Auch dies ist nur ein kleiner B-Film, der aber zunächst wie ein Drama anfängt. Ein Ranger trauert um seinen Sohn, der vor einigen Monaten spurlos verschwand. Seine Frau hängt an der Flasche, er selbst ist dem Selbstmord nahe. Und so klappt es dann auch nicht auf der Arbeit. In letzter Zeit hatten es seine Kollegen mit einigen Fällen von tollwütigen Hunden zu tun, sogar sein Chef wird durch seine Schuld von einem solchen Tier angefallen.
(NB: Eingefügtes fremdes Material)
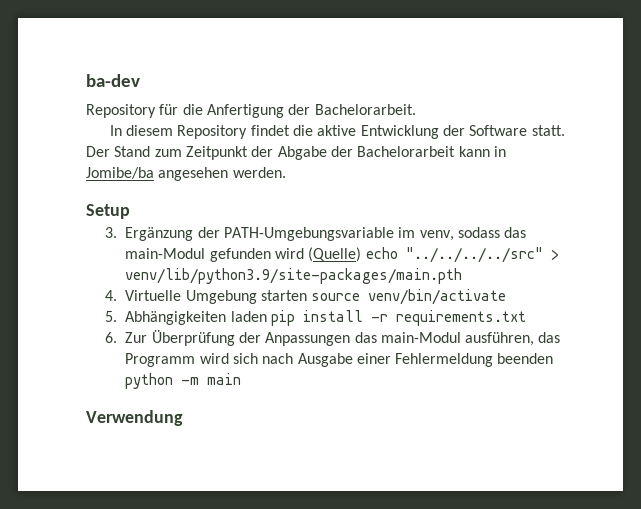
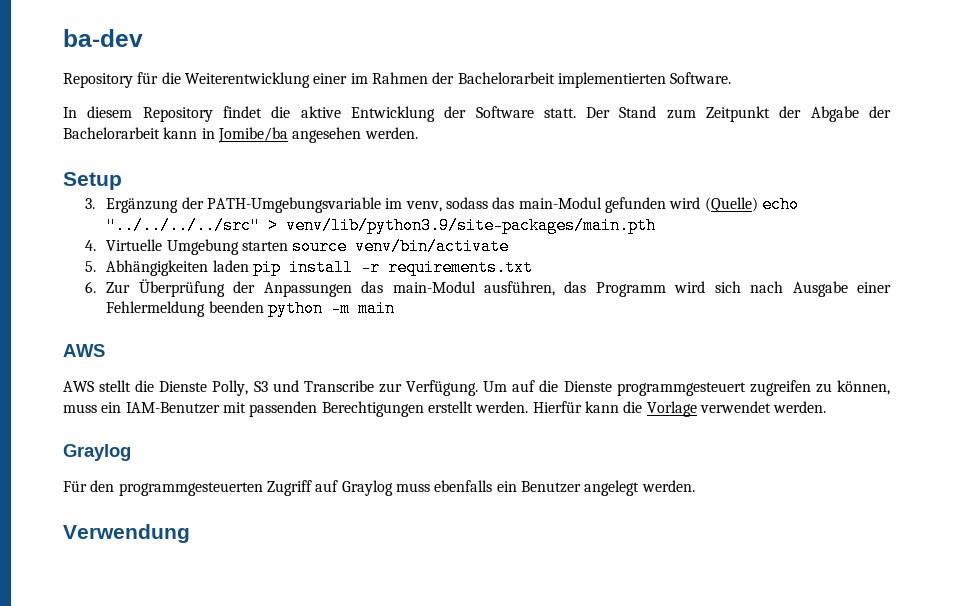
[206,104,416,118] Anfertigung der Bachelorarbeit. -> [184,72,732,88] Weiterentwicklung einer im Rahmen der Bachelorarbeit implementierten Software.
(242, 379) none -> [63,344,105,357] [63,380,891,396] [63,401,827,417] [63,444,131,461] [63,480,695,496] // AWS // AWS stellt die Dienste Polly, S3 und Transcribe zur Verfügung. Um auf die Dienste programmgesteuert zugreifen zu können, muss ein IAM-Benutzer mit passenden Berechtigungen erstellt werden. Hierfür kann die Vorlage verwendet werden. // Graylog // Für den programmgesteuerten Zugriff auf Graylog muss ebenfalls ein Benutzer angelegt werden.

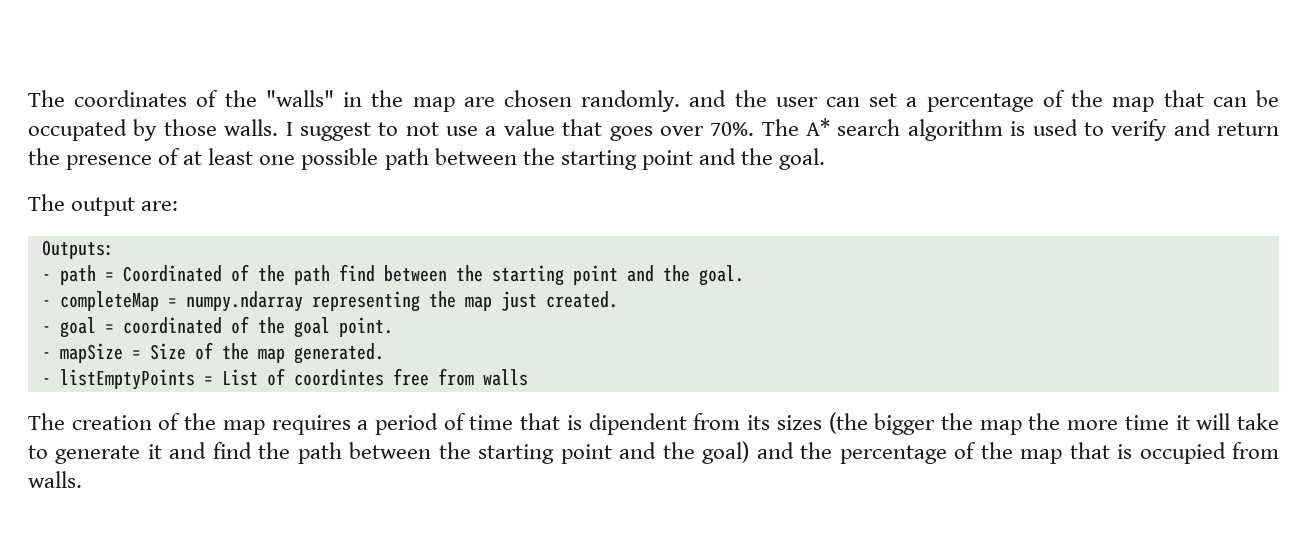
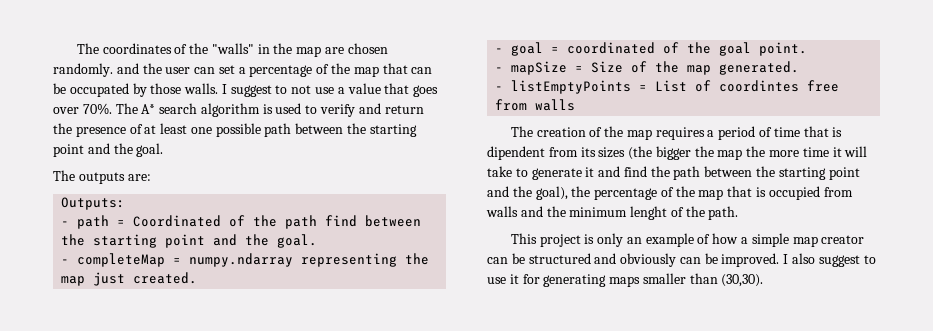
[71,197,136,216] output -> [78,172,125,184] outputs
[702,441,794,464] goal) and -> [535,186,568,200] goal),
[28,471,82,488] walls. -> [486,206,739,220] [510,233,865,247] [487,253,876,267] [487,273,764,287] walls and the minimum lenght of the path. // This project is only an example of how a simple map creator can be structured and obviously can be improved. I also suggest to use it for generating maps smaller than (30,30).

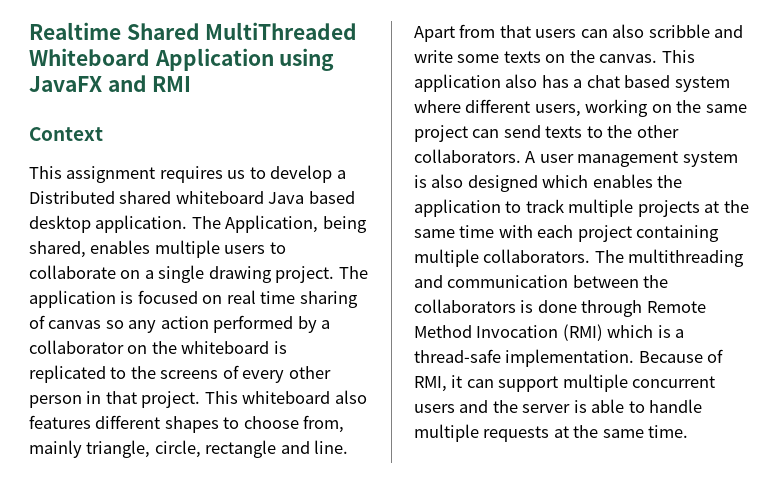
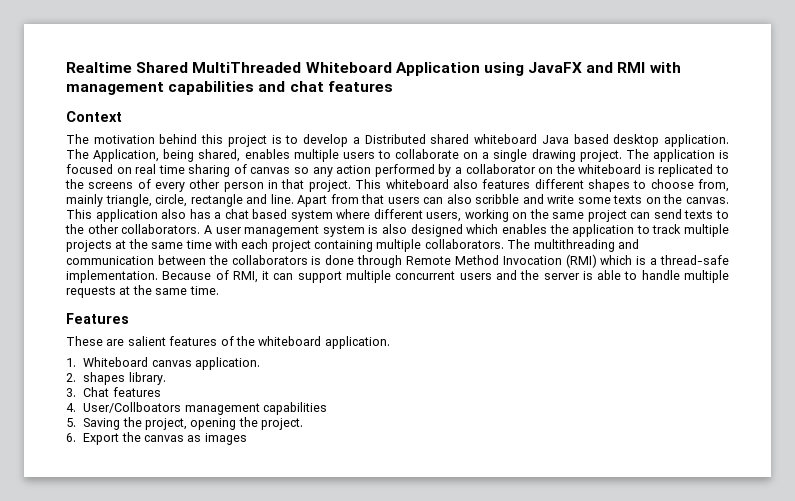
[29,127,103,141] [29,166,246,183] // Context // This assignment requires us -> [649,62,681,73] [66,81,393,95] [66,111,122,122] [66,134,282,147] with management capabilities and chat features // Context // The motivation behind this project is
(689, 431) none -> [66,313,129,324] [66,336,390,349] [66,357,260,370] [66,372,166,385] [66,387,161,397] [66,402,327,415] [66,417,304,430] [66,432,247,445] // Features // These are salient features of the whiteboard application. // 1. Whiteboard canvas application. // 2. shapes library. // 3. Chat features // 4. User/Collboators management capabilities // 5. Saving the project, opening the project. // 6. Export the canvas as images

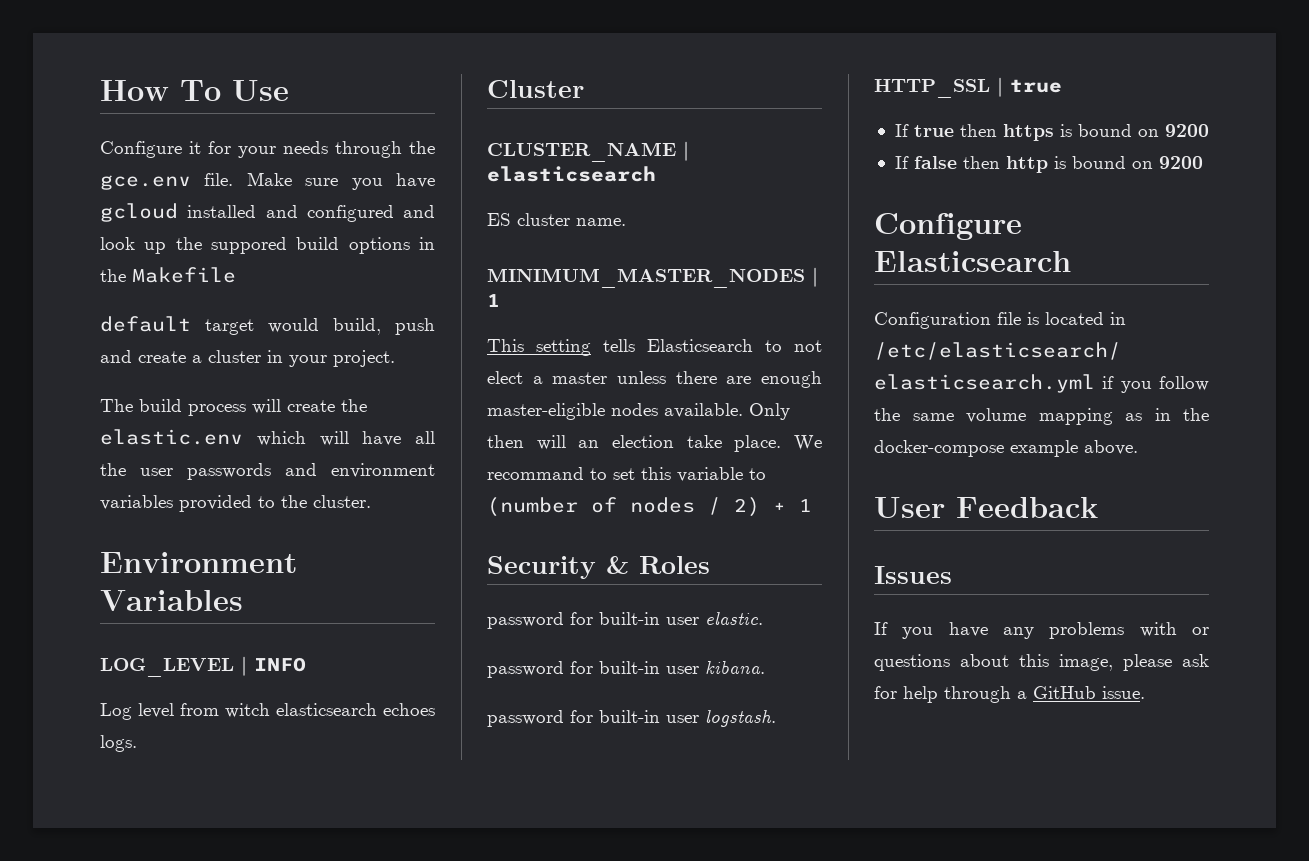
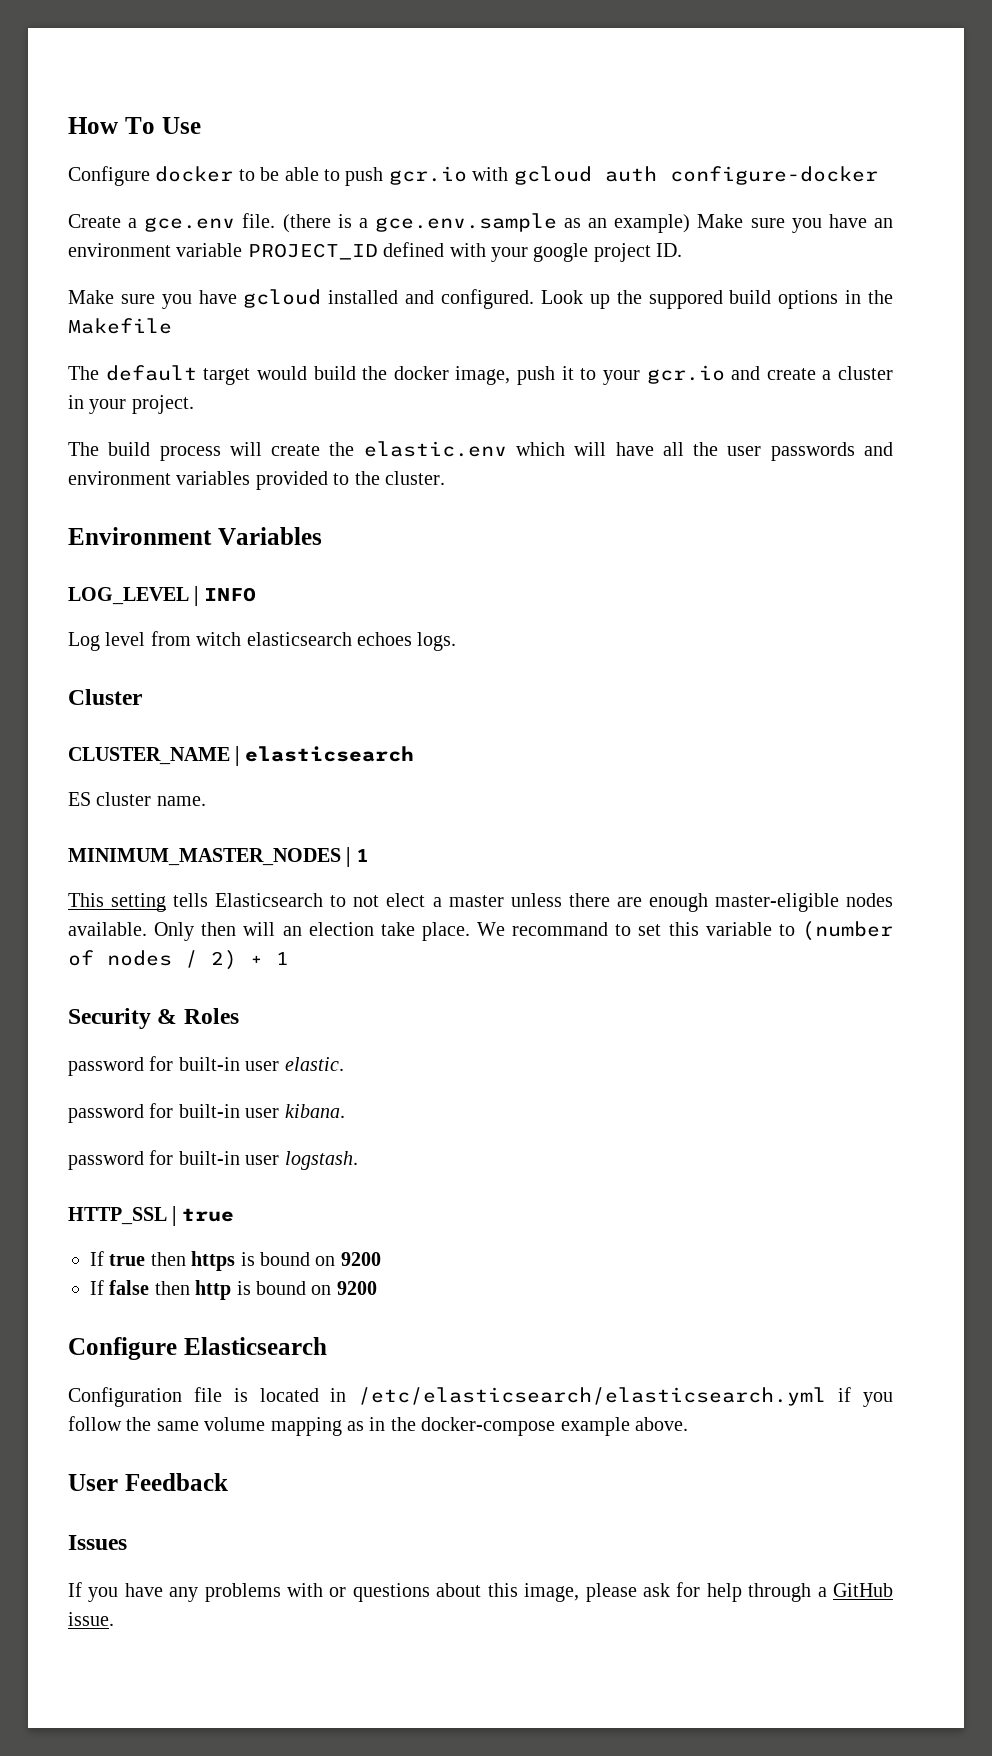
[189,141,435,158] [100,173,234,190] it for your needs through the gce.env file. -> [155,166,878,186] [68,213,893,233] [68,242,683,262] docker to be able to push gcr.io with gcloud auth configure-docker // Create a gce.env file. (there is a gce.env.sample as an example) Make sure you have an environment variable PROJECT_ID defined with your google project ID. //
[306,205,435,222] [100,237,135,250] configured and look -> [441,289,583,309] configured. Look
(236, 275) none -> [68,366,99,380] The
[333,318,435,335] build, push -> [313,365,725,385] build the docker image, push it to your gcr.io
Am Ende eines bitteren Tages sitzt der Ranger am See und beschliesst, seinem Leben ein Ende zu setzen. Unmittelbar vor dem Abdrücken seiner Waffe gerät er in eine Zombie-Inasion. Fortan versucht er, das Leben seiner Familie zu retten und kann so einige Zombies erledigen.
Spätestens nach dem zweiten Zombie-Angriff ist dem Zuschauer schon klar was hier passiert. Die Unwissenden werden ihre Überraschung also erst am Ende erleben. Der erfahrene Zuschauer jedoch kann im Fortgang Indizien für seine Theorie suchen.
SPOILER: Natürlich ist das keine echte Zombie-Invasion. Im Laufe des Films kommt heraus, dass der Sohn immer von der bevorstehenden Zombie-Apokalypse gesprochen hatte. Im Streit mit seinem Vater stürzte er eine Klippe hinab und wurde tödlich verwundet. Ab diesem Zeitpunkt hat sich beim Papa eine Psychose entwickelt, in der er sich die Invasion nur eingebildet hat. Statt böser Zombies hat er auf seiner Amokfahrt so einige Menschen getötet. Am Ende des Films wird er von der Polizei gestellt und erschossen.
Für diese gute Geschichte und der Tatsache, dass der Film handwerklich ok ist, reicht es für knappe 5 Sterne. Das Schauspiel von Billy Burke finde ich persönlich nicht so ansprechend, wenngleich die Leistung durchaus solide war. Die Zombies hingegen wirkten mehr als billig. Hier hätte man sich etwas mehr Mühe geben können. Alles in allem ein sehr mittelmässiges B-Movie mit vielen Schwächen, aber einer starken Story, die man ziemlich schnell durchschaut.